===== Excerpted text
# Mites?



## Tom Fran (May 18, 2010)

Today I did my second hive inspection and found these little black bugs under my inner cover. Could these be mites?


----------



## Michael B (Feb 6, 2010)

Much to big for mites. Looks like hive beetles to me but the pic is not too detailed to be positive.


----------



## BEES4U (Oct 10, 2007)

Here's a search that I did for you:

http://search.aol.com/aol/image?q=vARROA MITES&flv=1
Ernie


----------



## Tom Fran (May 18, 2010)

Here's a link to a larger photo. I don't know if that will help.


----------



## Tom Fran (May 18, 2010)

Michae B - If they were hive beetles, what would you do about it?


----------



## fish_stix (May 17, 2009)

If they are SHB you have a BIG problem! http://www.youtube.com/watch?v=Q0mO-cYTZ58


----------



## David LaFerney (Jan 14, 2009)

Tom Fran said:


> Michae B - If they were hive beetles, what would you do about it?


Take out any extra frames especially of empty drawn comb, and condense the hive down until it has pretty high population density if it is too roomy. Then close up any cracks or extra entrances so that the only way in and out is through a well guarded single entrance that is as small as possible. Try to eliminate any areas in the hive that the beetles can get into, but the bees can't. That will allow the bees to keep the beetles from being able to move around easily and will help to prevent them from being able to lay eggs in open nectar. Then you can trap them in pieces of corrugated cardboard - they will crawl inside to hide from the bees. Put the cardboard on a long wire and stick it in through the entrance so that you can change it without opening the hive - squash it good or drop it in a coffee can with some oil in it. The confusion caused by opening the hive lets the beetles scramble around and lay eggs. You can do all that right now, then look into your options for IPM and beetle traps. Don't delay. Good luck.
==========
===== Input rows
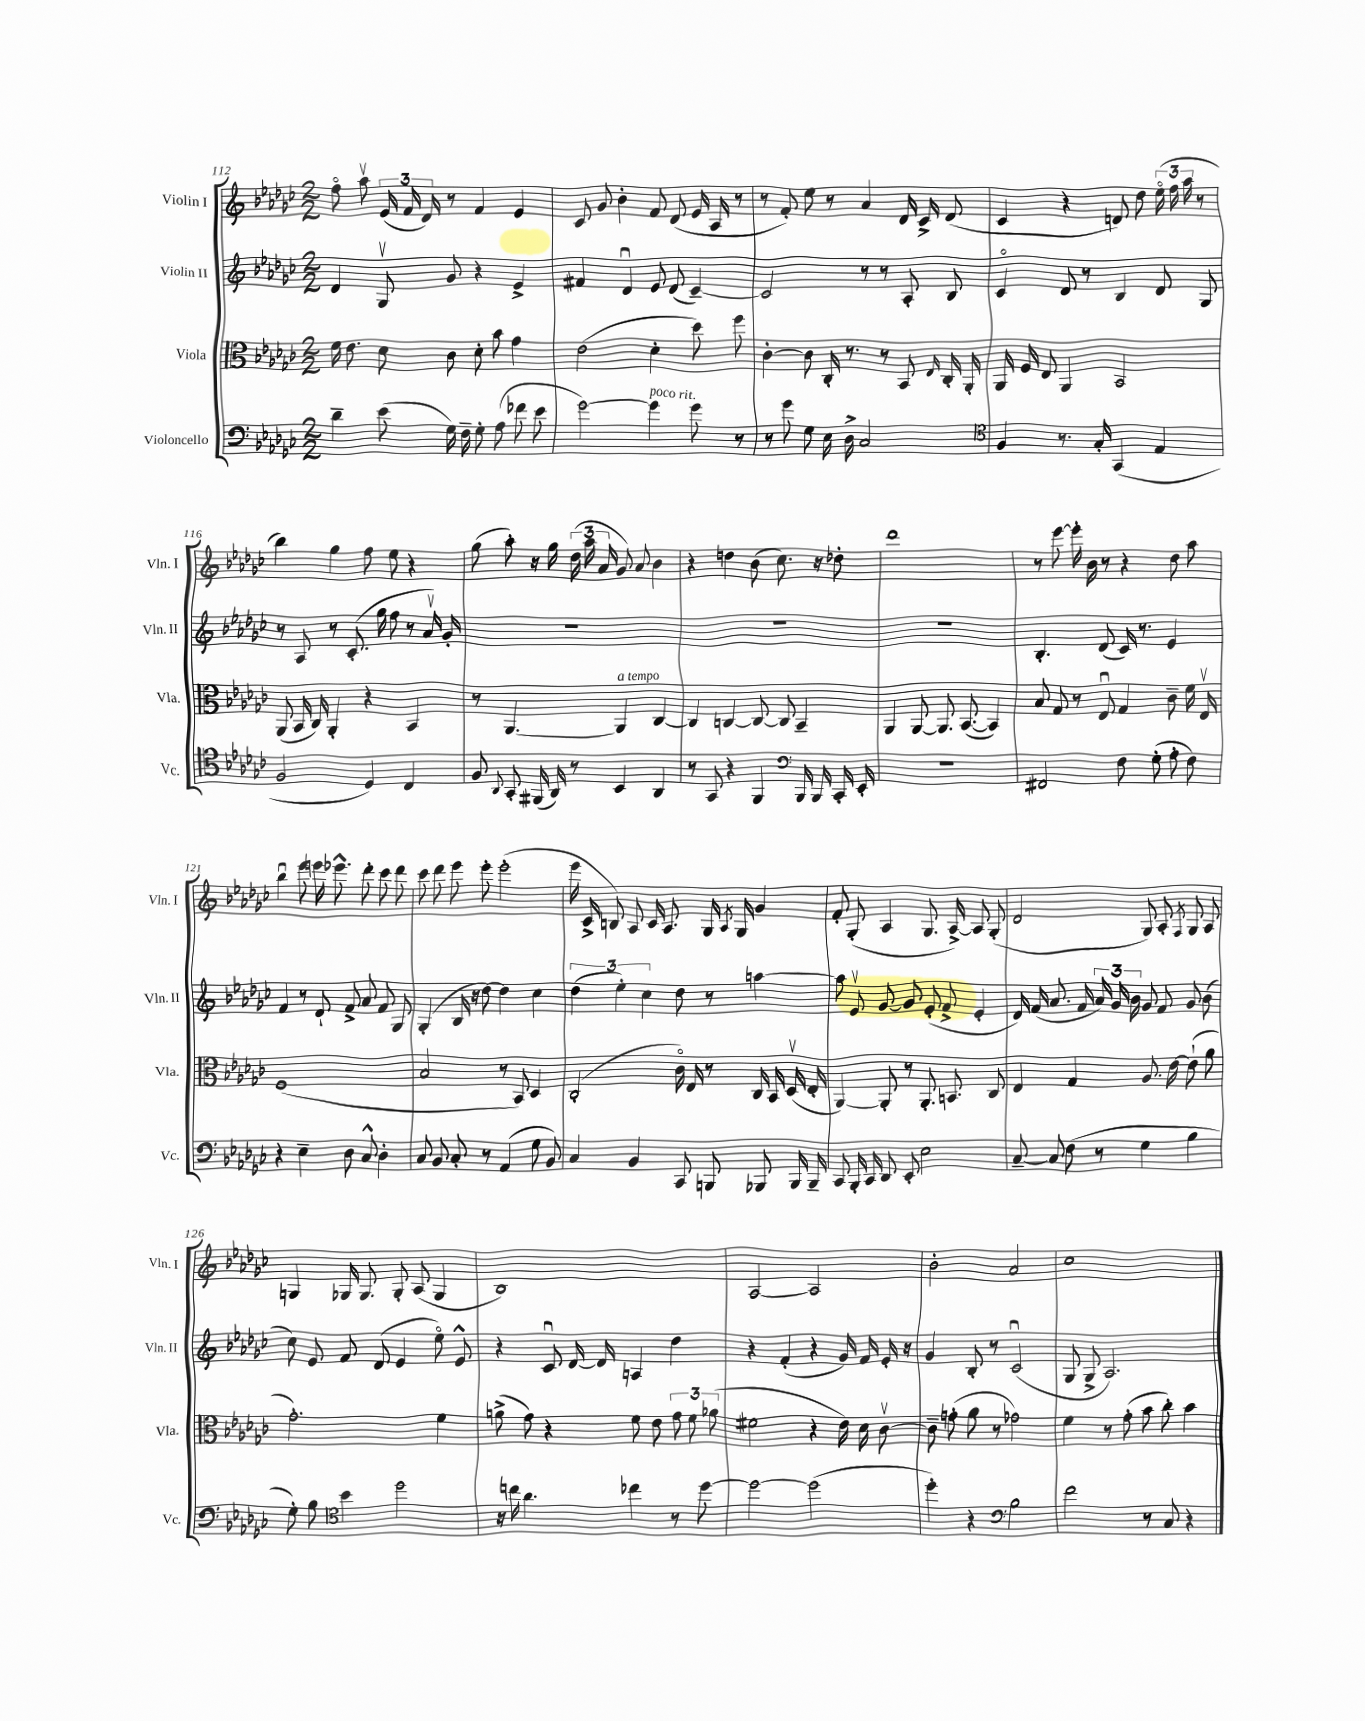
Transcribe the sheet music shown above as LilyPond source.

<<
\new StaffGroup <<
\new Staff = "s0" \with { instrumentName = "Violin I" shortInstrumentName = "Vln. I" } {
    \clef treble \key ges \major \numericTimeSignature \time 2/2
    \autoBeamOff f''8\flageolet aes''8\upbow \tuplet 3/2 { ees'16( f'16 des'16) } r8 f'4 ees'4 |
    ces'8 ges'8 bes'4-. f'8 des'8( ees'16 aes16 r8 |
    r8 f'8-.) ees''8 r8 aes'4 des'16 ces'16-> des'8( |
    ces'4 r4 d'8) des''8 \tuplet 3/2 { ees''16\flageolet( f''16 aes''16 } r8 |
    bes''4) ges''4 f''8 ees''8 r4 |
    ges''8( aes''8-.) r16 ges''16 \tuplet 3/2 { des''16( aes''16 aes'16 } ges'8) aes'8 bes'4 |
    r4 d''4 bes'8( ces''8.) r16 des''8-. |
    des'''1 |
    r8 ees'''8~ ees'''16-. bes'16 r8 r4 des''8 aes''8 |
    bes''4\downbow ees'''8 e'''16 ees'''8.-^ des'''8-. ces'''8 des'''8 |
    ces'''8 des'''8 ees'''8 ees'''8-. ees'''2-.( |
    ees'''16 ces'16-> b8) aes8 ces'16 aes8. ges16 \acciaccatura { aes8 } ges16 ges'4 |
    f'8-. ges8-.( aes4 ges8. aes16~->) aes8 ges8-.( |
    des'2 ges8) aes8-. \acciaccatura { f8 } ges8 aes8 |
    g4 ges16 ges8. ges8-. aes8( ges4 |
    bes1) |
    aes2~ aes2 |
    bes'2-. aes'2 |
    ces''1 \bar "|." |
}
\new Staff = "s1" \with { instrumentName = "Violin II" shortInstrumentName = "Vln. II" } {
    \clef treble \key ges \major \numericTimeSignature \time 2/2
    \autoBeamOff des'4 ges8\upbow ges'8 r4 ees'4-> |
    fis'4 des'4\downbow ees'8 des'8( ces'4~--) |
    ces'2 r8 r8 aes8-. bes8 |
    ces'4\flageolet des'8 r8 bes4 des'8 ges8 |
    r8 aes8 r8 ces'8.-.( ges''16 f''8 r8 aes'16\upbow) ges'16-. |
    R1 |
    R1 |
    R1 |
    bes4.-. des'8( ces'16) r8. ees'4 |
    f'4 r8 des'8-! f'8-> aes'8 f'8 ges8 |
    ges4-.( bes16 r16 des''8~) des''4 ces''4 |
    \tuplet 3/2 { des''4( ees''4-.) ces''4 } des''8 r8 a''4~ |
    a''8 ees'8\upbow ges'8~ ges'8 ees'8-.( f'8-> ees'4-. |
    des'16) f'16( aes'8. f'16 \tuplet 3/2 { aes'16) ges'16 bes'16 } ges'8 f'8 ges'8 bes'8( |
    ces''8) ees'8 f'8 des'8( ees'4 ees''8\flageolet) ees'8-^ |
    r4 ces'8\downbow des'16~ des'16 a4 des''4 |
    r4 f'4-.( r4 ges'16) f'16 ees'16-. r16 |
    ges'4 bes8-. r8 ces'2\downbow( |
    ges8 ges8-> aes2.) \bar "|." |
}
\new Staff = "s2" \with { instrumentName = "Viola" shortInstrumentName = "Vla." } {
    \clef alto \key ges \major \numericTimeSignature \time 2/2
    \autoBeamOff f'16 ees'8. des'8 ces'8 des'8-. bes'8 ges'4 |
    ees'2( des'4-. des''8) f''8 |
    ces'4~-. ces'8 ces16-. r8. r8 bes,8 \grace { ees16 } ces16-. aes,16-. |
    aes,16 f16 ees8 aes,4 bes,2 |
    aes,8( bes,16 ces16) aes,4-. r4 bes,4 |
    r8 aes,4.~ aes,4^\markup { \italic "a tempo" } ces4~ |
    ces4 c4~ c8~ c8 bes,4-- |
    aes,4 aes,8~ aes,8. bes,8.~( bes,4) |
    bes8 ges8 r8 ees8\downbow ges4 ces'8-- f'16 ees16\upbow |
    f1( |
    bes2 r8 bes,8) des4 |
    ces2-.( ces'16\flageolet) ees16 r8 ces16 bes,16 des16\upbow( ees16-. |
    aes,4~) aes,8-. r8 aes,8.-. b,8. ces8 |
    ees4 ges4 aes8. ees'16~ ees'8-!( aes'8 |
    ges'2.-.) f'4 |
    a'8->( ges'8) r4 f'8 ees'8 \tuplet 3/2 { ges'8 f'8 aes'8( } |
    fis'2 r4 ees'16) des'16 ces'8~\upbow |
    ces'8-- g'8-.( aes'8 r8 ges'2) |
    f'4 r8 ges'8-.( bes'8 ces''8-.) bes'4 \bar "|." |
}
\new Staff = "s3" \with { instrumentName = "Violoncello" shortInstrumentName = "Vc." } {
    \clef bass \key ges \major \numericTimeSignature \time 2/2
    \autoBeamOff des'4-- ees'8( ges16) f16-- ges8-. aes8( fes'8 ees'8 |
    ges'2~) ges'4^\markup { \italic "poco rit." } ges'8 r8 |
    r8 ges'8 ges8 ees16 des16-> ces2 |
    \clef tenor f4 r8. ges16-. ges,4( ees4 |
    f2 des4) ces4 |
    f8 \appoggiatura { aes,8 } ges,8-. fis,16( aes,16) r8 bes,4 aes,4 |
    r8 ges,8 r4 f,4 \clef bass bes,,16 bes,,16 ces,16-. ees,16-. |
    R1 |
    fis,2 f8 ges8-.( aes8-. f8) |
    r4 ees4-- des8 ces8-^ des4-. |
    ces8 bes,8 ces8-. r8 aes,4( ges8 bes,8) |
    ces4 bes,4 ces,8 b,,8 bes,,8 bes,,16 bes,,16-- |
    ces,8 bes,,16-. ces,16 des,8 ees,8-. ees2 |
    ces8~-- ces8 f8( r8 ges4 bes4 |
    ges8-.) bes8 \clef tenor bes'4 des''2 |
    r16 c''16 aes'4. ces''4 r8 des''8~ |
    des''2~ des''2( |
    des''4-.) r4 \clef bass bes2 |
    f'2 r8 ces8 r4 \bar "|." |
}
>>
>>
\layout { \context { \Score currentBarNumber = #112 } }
==========
== Task set ==
1. Please translate this sentence from the beekeeping thread into Spanish: "Then close up any cracks or extra entrances so that the only way in and out is through a well guarded single entrance that is as small as possible."
2. Count the lines of the rows that contain the string "bass", treating case as significant, and reply with the number alone.
The rows are unrelated to the beekeeping thread.

== Solutions ==
1. Luego, cierre cualquier grieta o entrada adicional para que la única forma de entrar y salir sea a través de una sola entrada bien vigilada que sea lo más pequeña posible.

2. 3